[Opening Records for this task section]

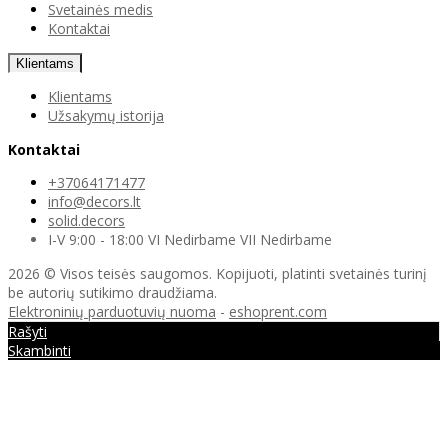
Svetainės medis
Kontaktai
Klientams
Klientams
Užsakymų istorija
Kontaktai
+37064171477
info@decors.lt
solid.decors
I-V 9:00 - 18:00 VI Nedirbame VII Nedirbame
2026 © Visos teisės saugomos. Kopijuoti, platinti svetainės turinį
be autorių sutikimo draudžiama.
Elektroninių parduotuvių nuoma
-
eshoprent.com
Rašyti
Skambinti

[Closing Records for this task section]

| About this exercise |
Every entry above should be written out again verbatim, with no pictures included.

| Solved problem |
Svetainės medis
Kontaktai
Klientams
Klientams
Užsakymų istorija
Kontaktai
+37064171477
info@decors.lt
solid.decors
I-V 9:00 - 18:00 VI Nedirbame VII Nedirbame
2026 © Visos teisės saugomos. Kopijuoti, platinti svetainės turinį
be autorių sutikimo draudžiama.
Elektroninių parduotuvių nuoma
-
eshoprent.com
Rašyti
Skambinti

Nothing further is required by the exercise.